EXERCISE OBJECTIVE
Reproduce the records below, substituting "码书" for every occurrence of "码本" and leaving all other text unchanged.

RECORDS SHOWN
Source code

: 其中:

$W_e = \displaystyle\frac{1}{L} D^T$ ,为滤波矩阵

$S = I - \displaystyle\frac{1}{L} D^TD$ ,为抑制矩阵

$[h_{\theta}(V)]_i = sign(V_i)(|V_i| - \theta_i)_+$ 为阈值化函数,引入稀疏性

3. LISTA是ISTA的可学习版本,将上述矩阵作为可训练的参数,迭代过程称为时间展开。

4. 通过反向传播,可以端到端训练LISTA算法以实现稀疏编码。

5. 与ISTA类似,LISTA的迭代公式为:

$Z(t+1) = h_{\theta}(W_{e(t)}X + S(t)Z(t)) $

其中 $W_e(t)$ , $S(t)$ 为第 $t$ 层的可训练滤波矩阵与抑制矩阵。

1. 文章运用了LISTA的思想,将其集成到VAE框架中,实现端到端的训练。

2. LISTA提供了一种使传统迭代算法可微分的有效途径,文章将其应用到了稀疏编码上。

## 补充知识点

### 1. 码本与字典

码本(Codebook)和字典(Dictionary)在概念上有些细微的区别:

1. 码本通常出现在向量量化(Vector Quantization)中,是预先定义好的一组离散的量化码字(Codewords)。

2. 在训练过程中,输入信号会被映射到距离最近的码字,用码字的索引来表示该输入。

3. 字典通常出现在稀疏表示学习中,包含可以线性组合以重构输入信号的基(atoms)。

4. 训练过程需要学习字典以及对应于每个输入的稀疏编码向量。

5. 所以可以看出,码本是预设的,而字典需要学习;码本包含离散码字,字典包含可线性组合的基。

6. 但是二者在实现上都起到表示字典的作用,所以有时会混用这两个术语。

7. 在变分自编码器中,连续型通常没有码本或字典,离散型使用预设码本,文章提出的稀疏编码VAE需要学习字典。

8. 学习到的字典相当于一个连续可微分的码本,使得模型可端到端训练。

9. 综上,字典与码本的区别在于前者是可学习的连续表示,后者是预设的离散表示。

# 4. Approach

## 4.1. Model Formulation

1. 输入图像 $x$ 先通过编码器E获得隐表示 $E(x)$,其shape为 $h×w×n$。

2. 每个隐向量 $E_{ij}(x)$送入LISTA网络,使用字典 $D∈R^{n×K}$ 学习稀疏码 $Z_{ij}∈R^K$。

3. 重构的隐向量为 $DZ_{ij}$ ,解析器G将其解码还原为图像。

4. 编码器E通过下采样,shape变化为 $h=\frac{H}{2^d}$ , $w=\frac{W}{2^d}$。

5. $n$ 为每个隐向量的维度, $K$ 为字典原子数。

EXERCISE OUTPUT
Source code

: 其中:

$W_e = \displaystyle\frac{1}{L} D^T$ ,为滤波矩阵

$S = I - \displaystyle\frac{1}{L} D^TD$ ,为抑制矩阵

$[h_{\theta}(V)]_i = sign(V_i)(|V_i| - \theta_i)_+$ 为阈值化函数,引入稀疏性

3. LISTA是ISTA的可学习版本,将上述矩阵作为可训练的参数,迭代过程称为时间展开。

4. 通过反向传播,可以端到端训练LISTA算法以实现稀疏编码。

5. 与ISTA类似,LISTA的迭代公式为:

$Z(t+1) = h_{\theta}(W_{e(t)}X + S(t)Z(t)) $

其中 $W_e(t)$ , $S(t)$ 为第 $t$ 层的可训练滤波矩阵与抑制矩阵。

1. 文章运用了LISTA的思想,将其集成到VAE框架中,实现端到端的训练。

2. LISTA提供了一种使传统迭代算法可微分的有效途径,文章将其应用到了稀疏编码上。

## 补充知识点

### 1. 码书与字典

码书(Codebook)和字典(Dictionary)在概念上有些细微的区别:

1. 码书通常出现在向量量化(Vector Quantization)中,是预先定义好的一组离散的量化码字(Codewords)。

2. 在训练过程中,输入信号会被映射到距离最近的码字,用码字的索引来表示该输入。

3. 字典通常出现在稀疏表示学习中,包含可以线性组合以重构输入信号的基(atoms)。

4. 训练过程需要学习字典以及对应于每个输入的稀疏编码向量。

5. 所以可以看出,码书是预设的,而字典需要学习;码书包含离散码字,字典包含可线性组合的基。

6. 但是二者在实现上都起到表示字典的作用,所以有时会混用这两个术语。

7. 在变分自编码器中,连续型通常没有码书或字典,离散型使用预设码书,文章提出的稀疏编码VAE需要学习字典。

8. 学习到的字典相当于一个连续可微分的码书,使得模型可端到端训练。

9. 综上,字典与码书的区别在于前者是可学习的连续表示,后者是预设的离散表示。

# 4. Approach

## 4.1. Model Formulation

1. 输入图像 $x$ 先通过编码器E获得隐表示 $E(x)$,其shape为 $h×w×n$。

2. 每个隐向量 $E_{ij}(x)$送入LISTA网络,使用字典 $D∈R^{n×K}$ 学习稀疏码 $Z_{ij}∈R^K$。

3. 重构的隐向量为 $DZ_{ij}$ ,解析器G将其解码还原为图像。

4. 编码器E通过下采样,shape变化为 $h=\frac{H}{2^d}$ , $w=\frac{W}{2^d}$。

5. $n$ 为每个隐向量的维度, $K$ 为字典原子数。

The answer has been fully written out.